Politik und Antisemitismus-Experten alarmiert
Immer wieder judenfeindliche Inhalte auf „Querdenken“-Demos - Gegendemonstration in Würzburg
(dpa) Während die Corona-Zahlen in Bayern vielerorts auf hohem Niveau sind, reißen die Proteste von Gegnern der Schutzmaßnahmen nicht ab. Eine Dokumentationsstelle für Antisemitismus zeigte sich alarmiert über Vorfälle bei Protesten im Freistaat. In Würzburg gingen Menschen ebenfalls auf die Straße – die Versammlung richtete sich aber gegen die sogenannten Querdenker.
Rund 3700 Menschen demonstrierten am Mittwochabend in München gegen die Corona-Politik. Zuvor hatte die Kreisverwaltung angeordnet, dass Teilnehmerinnen und Teilnehmer während der Demonstration FFP2-Masken tragen sollen, wie die Polizei in der Nacht zum Donnerstag mitteilte. Die überwiegende Mehrheit der Teilnehmer habe „eine ablehnende und emotionale Haltung gegenüber dieser beschränkenden Verfügung“gehabt. Im Verlauf des Abends wurden 18 Verstöße gegen die Maskenpflicht angezeigt. Insgesamt wurden laut Polizei 28 Menschen wegen Beleidigung und Körperverletzung festgenommen.
Münchens Oberbürgermeister Reiter sagte am Donnerstag: „Wenn auf Demonstrationen Gewalt ausgeübt wird, Infektionsschutzauflagen, die dem Schutz aller dienen, grob missachtet und als ,diktatorische Maßnahmen’ bezeichnet werden und der Holocaust verharmlost wird, wenn in Telegram-Gruppen Pläne für Angriffe auf Politiker, Journalistinnen und Wissenschaftler geschmiedet werden, dann ist das unerträglich und überschreitet die Grenze legitimer Kritik an CoronaMaßnahmen bei Weitem.“
Laut Recherche- und Informationsstelle Antisemitismus (RIAS) Bayern wurde bei der Demo auf einem Schild ein bearbeitetes Foto von einem KZ-Tor gezeigt – mit der Aufschrift „Impfen macht frei“statt „Arbeit
macht frei“. Solche antisemitischen Äußerungen auf Corona-Demos in Bayern sind nach Angaben der Dokumentationsstelle längst kein Einzelfall mehr. Allein seit dem 1. Dezember seien 15 antisemitische Vorfälle mit Bezug zur Pandemie bekannt geworden – elf davon bei solchen Demonstrationen, zwei weitere am Rande davon.

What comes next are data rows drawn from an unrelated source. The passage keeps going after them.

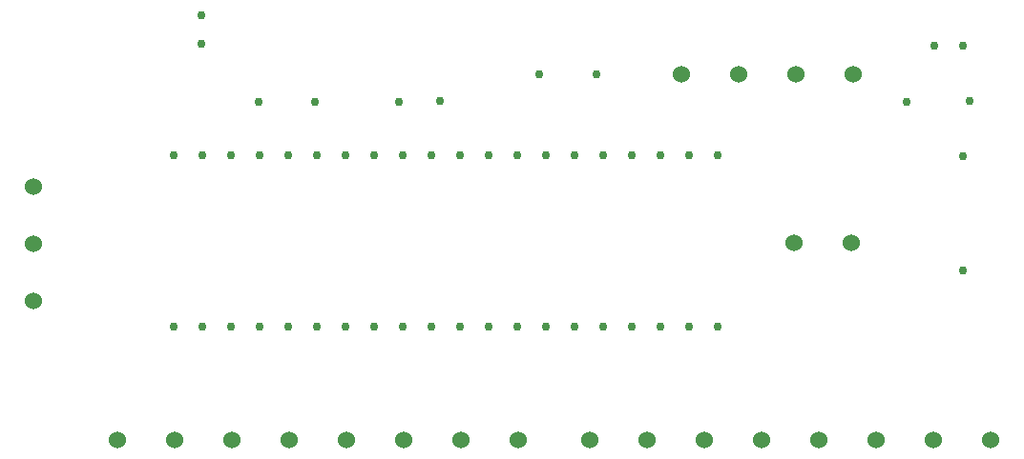
<source format=gbr>
G04 PROTEUS GERBER X2 FILE*
%TF.GenerationSoftware,Labcenter,Proteus,8.6-SP2-Build23525*%
%TF.CreationDate,2018-03-22T21:58:14+00:00*%
%TF.FileFunction,Plated,1,2,PTH*%
%TF.FilePolarity,Positive*%
%TF.Part,Single*%
%FSLAX45Y45*%
%MOMM*%
G01*
%TA.AperFunction,ComponentDrill*%
%ADD72C,0.762000*%
%ADD73C,1.524000*%
%TD.AperFunction*%
D72*
X-3004000Y+1266000D03*
X-3004000Y+1520000D03*
X+3496000Y+1250000D03*
X+3750000Y+1250000D03*
D73*
X+2250000Y-500000D03*
X+2758000Y-500000D03*
D72*
X+1576000Y+274000D03*
X+1322000Y+274000D03*
X+1068000Y+274000D03*
X+814000Y+274000D03*
X+560000Y+274000D03*
X+306000Y+274000D03*
X+52000Y+274000D03*
X-202000Y+274000D03*
X-456000Y+274000D03*
X-710000Y+274000D03*
X-964000Y+274000D03*
X-1218000Y+274000D03*
X-1472000Y+274000D03*
X-1726000Y+274000D03*
X-1980000Y+274000D03*
X-2234000Y+274000D03*
X-2488000Y+274000D03*
X-2742000Y+274000D03*
X-2996000Y+274000D03*
X-3250000Y+274000D03*
X-3250000Y-1250000D03*
X-2996000Y-1250000D03*
X-2742000Y-1250000D03*
X-2488000Y-1250000D03*
X-2234000Y-1250000D03*
X-1980000Y-1250000D03*
X-1726000Y-1250000D03*
X-1472000Y-1250000D03*
X-1218000Y-1250000D03*
X-964000Y-1250000D03*
X-710000Y-1250000D03*
X-456000Y-1250000D03*
X-202000Y-1250000D03*
X+52000Y-1250000D03*
X+306000Y-1250000D03*
X+560000Y-1250000D03*
X+814000Y-1250000D03*
X+1068000Y-1250000D03*
X+1322000Y-1250000D03*
X+1576000Y-1250000D03*
X+3750000Y-750000D03*
X+3750000Y+266000D03*
X+500000Y+1000000D03*
X-8000Y+1000000D03*
X-2500000Y+750000D03*
D73*
X+4000000Y-2250000D03*
X+3492000Y-2250000D03*
X+2984000Y-2250000D03*
X+2476000Y-2250000D03*
X+1968000Y-2250000D03*
X+1460000Y-2250000D03*
X+952000Y-2250000D03*
X+444000Y-2250000D03*
X+1250000Y+1000000D03*
X+1758000Y+1000000D03*
X+2266000Y+1000000D03*
X+2774000Y+1000000D03*
X-3750000Y-2250000D03*
X-3242000Y-2250000D03*
X-2734000Y-2250000D03*
X-2226000Y-2250000D03*
X-1718000Y-2250000D03*
X-1210000Y-2250000D03*
X-702000Y-2250000D03*
X-194000Y-2250000D03*
D72*
X-1250000Y+750000D03*
X-889000Y+762000D03*
D73*
X-4500000Y+0D03*
X-4500000Y-508000D03*
X-4500000Y-1016000D03*
D72*
X+3810000Y+762000D03*
X+3250000Y+750000D03*
X-2000000Y+750000D03*
M02*

</source>
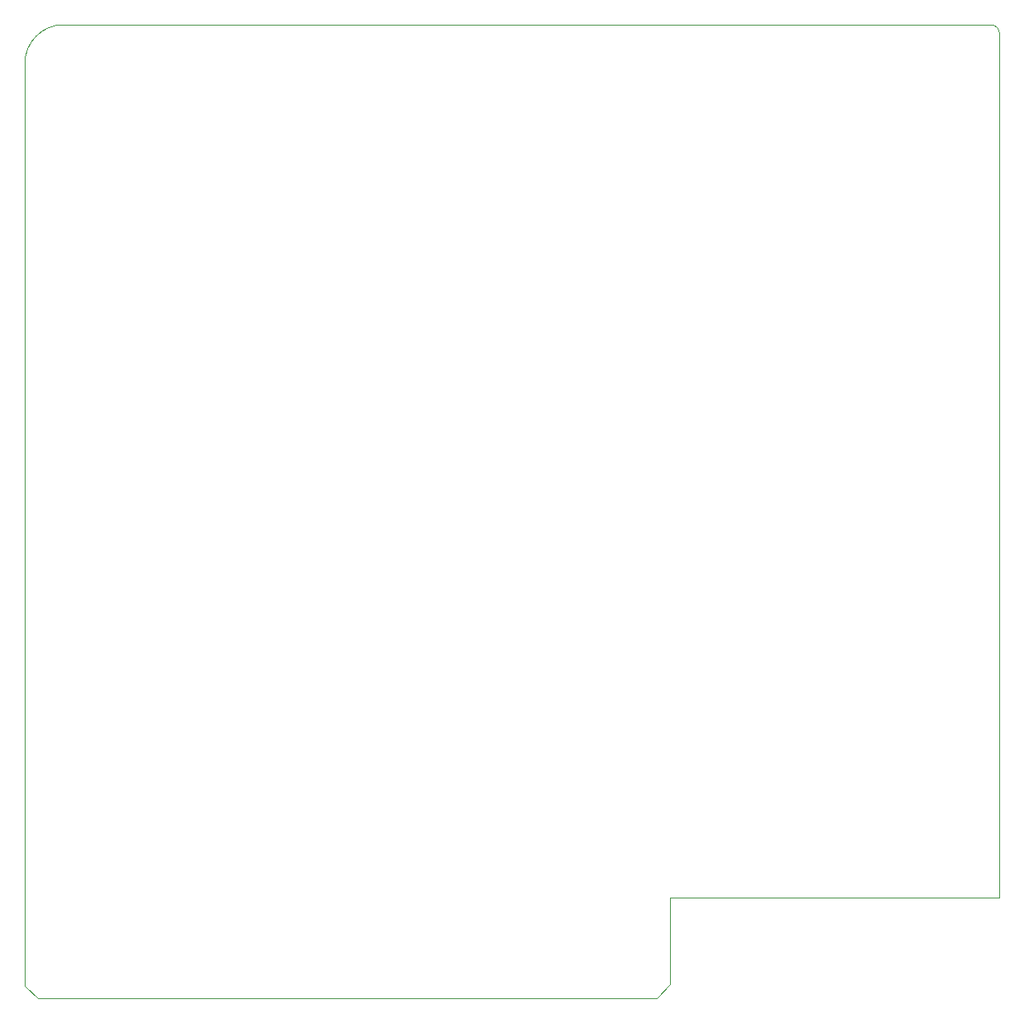
<source format=gbr>
G04 #@! TF.GenerationSoftware,KiCad,Pcbnew,7.0.7*
G04 #@! TF.CreationDate,2024-07-02T20:39:07-05:00*
G04 #@! TF.ProjectId,protoCard,70726f74-6f43-4617-9264-2e6b69636164,1.2*
G04 #@! TF.SameCoordinates,Original*
G04 #@! TF.FileFunction,Profile,NP*
%FSLAX46Y46*%
G04 Gerber Fmt 4.6, Leading zero omitted, Abs format (unit mm)*
G04 Created by KiCad (PCBNEW 7.0.7) date 2024-07-02 20:39:07*
%MOMM*%
%LPD*%
G01*
G04 APERTURE LIST*
G04 #@! TA.AperFunction,Profile*
%ADD10C,0.100000*%
G04 #@! TD*
G04 APERTURE END LIST*
D10*
X57670000Y-30600002D02*
G75*
G03*
X53700000Y-34570000I-2J-3969998D01*
G01*
X153699999Y-31500000D02*
G75*
G03*
X152810000Y-30600001I-894999J5000D01*
G01*
X53700000Y-129200000D02*
X53700000Y-34570000D01*
X55000000Y-130500000D02*
X53700000Y-129200000D01*
X57670000Y-30600000D02*
X152810000Y-30600000D01*
X119900000Y-129100000D02*
X118500000Y-130500000D01*
X119900000Y-120200000D02*
X153700000Y-120200000D01*
X153700000Y-31500000D02*
X153700000Y-120200000D01*
X118500000Y-130500000D02*
X55000000Y-130500000D01*
X119900000Y-120200000D02*
X119900000Y-129100000D01*
M02*

</source>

So wurden demnach auf Demonstrationen in Bayern allein in den vergangenen Tagen Armbinden beziehungsweise ein „Judenstern“mit der
Aufschrift „ungeimpft“getragen, vom „Spritzenholocaust“gesprochen oder gefordert: „Keine Konzentrationslager für Ungeimpfte“. Eine Teilnehmerin gab „Rockefeller, Rothschild und Co.“die Schuld an der Pandemie und nutzte so laut RIAS antisemitische Chiffren.
Die judenfeindlichen Inhalte würden auf der Straße nur von relativ wenigen Personen verbreitet, sagte RIAS-Bayern-Leiterin Annette Seidel-Arpaci am Donnerstag. „Es gibt aber keinerlei Distanzierung davon von anderen Teilnehmenden.“Durch den Zuwachs der Kundgebungen und das häufige Gewährenlassen durch die Polizei fühlten sich Demonstranten immer weiter ermächtigt.
Im Freistaat hatte es in den vergangenen Wochen zahlreiche Versammlungen gegen die aktuelle Corona-Politik gegeben, auch in Lindau. In Würzburg wurde am Mittwochabend gegen diese Entwicklung protestiert. Rund 100 Teilnehmer kamen laut Mitteilung der Polizei vom Donnerstag zu der Versammlung, die sich gegen „Querdenker“richtete. Mit 50 Personen aus der Querdenker-Szene habe es teilweise lebhafte Diskussionen gegeben, „die bis auf ein angezeigtes Körperverletzungsdelikt erfreulicherweise friedlich verliefen“, teilte die Polizei mit.